Last October, T-Mobile made an astonishing announcement: from now on, when you travel internationally with a T-Mobile phone, you get free unlimited text messages and Internet use. Phone calls to any country are 20 cents a minute.
T-Mobile's plan changes everything. It ends the age of putting your phone in airplane mode overseas, terrified by tales of $6,000 overage charges. I figured my readers would be jubilant. But a surprising number had a very different reaction. “Why should I believe them?” they wrote. “Cell carriers have lied to us for years.”
That's not the first time that promises from a tech company have been greeted not with joy but with skepticism. When Apple introduced a fingerprint scanner into the Home button of the iPhone 5S, you might have expected the public's reaction to be, “Wow, that's much faster than having to type in a password 50 times a day!” But instead a common reaction was: “Oh, great. So now Apple can give my fingerprints to the NSA.”
Really? That's your reaction to the first cell phone with a finger scanner that actually works?
And it's not so unreasonable.
Technology used to be admired in America. We marveled at the first radio, the laptop computer, the flat TV. Tech companies were our blue-chip companies. An IBM man was a good catch—respected, impressive. We were proud of our technological prowess and of the companies that were at the forefront.
Today it's not so simple. Our tech companies have a trust problem.
Over the years they've brought it on themselves. Google tested privacy tolerance when it introduced Gmail—with ads relating to the content of your messages. (It doesn't seem to matter that software algorithms, not people, scan your mail.)

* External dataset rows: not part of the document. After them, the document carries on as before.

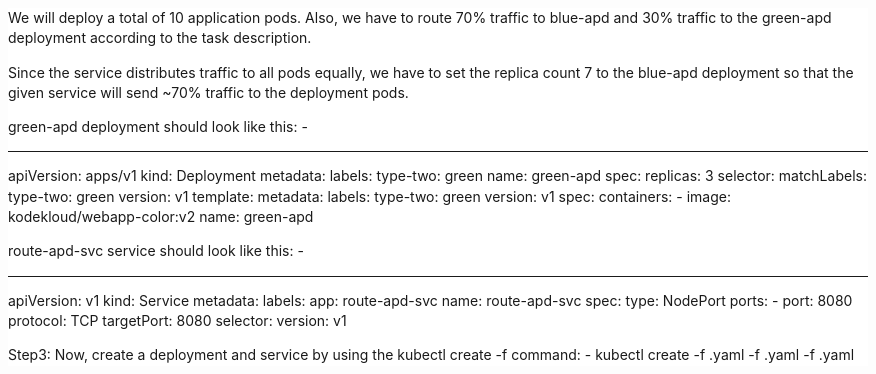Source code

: We will deploy a total of 10 application pods. Also, we have to route 70% traffic to blue-apd and 30% traffic to the green-apd deployment according to the task description.

Since the service distributes traffic to all pods equally, we have to set the replica count 7 to the blue-apd deployment so that the given service will send ~70% traffic to the deployment pods.



green-apd deployment should look like this: -

---
apiVersion: apps/v1
kind: Deployment
metadata:
  labels:
    type-two: green
  name: green-apd
spec:
  replicas: 3
  selector:
    matchLabels:
      type-two: green
      version: v1
  template:
    metadata:
      labels:
        type-two: green
        version: v1
    spec:
      containers:
        - image: kodekloud/webapp-color:v2
          name: green-apd

route-apd-svc service should look like this: -


---
apiVersion: v1
kind: Service
metadata:
  labels:
    app: route-apd-svc
  name: route-apd-svc
spec:
  type: NodePort
  ports:
    - port: 8080
      protocol: TCP
      targetPort: 8080
  selector:
    version: v1

Step3: Now, create a deployment and service by using the kubectl create -f command: -
kubectl create -f <FILE-NAME-1>.yaml -f <FILE-NAME-2>.yaml -f <FILE-NAME-3>.yaml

Then a team of researchers discovered that when you synced your iPhone, your computer downloaded a log of your geographical movements, in a form accessible with simple commands. (Apple quickly revised its software.) When Barnes & Noble understated the weight of its Nook e-reader in 2010 or overstated the resolution of the Nook in 2011, suddenly even product specs could no longer be trusted.
Next came news about the National Security Agency and its collection of e-mail correspondence, chat transcripts and other data from Microsoft, Google, Facebook, Apple and others. Those companies admit to complying with the occasional warrant for individuals' data, but they strenuously deny providing the nsa with bigger sets of data. Do you think that makes the news any easier to take?
Of course not. We're human. We look for patterns. Each new headline further shakes our trust in the whole system.
These days tech companies make efforts to respect, or at least to humor, the public's alarm. In the latest iPhone software, for example, Apple has provided an almost hilariously complete set of on/off switches, one for every app that might want access to your location information.
But it may be too late for that. These companies' products are impossibly complex. There's no way for an individual to verify that software does exactly what we think it does. How do we know those iOS 7 switches do anything at all?
Every time a company slips up, we can only assume that it is just the tip of the iceberg. It may take years for these companies to regain our trust.
But this “I don't trust them anymore” thing sounds distinctly familiar. And it isn't specific to tech companies. At one time or another, haven't we also learned not to trust our government? Our police? Our hospitals? Our newspapers? Our medicines? And, goodness knows, our phone companies?
It's too bad. Mistrust means a life of wariness. It means constant psychic energy, insecurity, less happiness. And then, when we finally get what should be terrific news from a tech company, we're deprived of that little burst of unalloyed pleasure.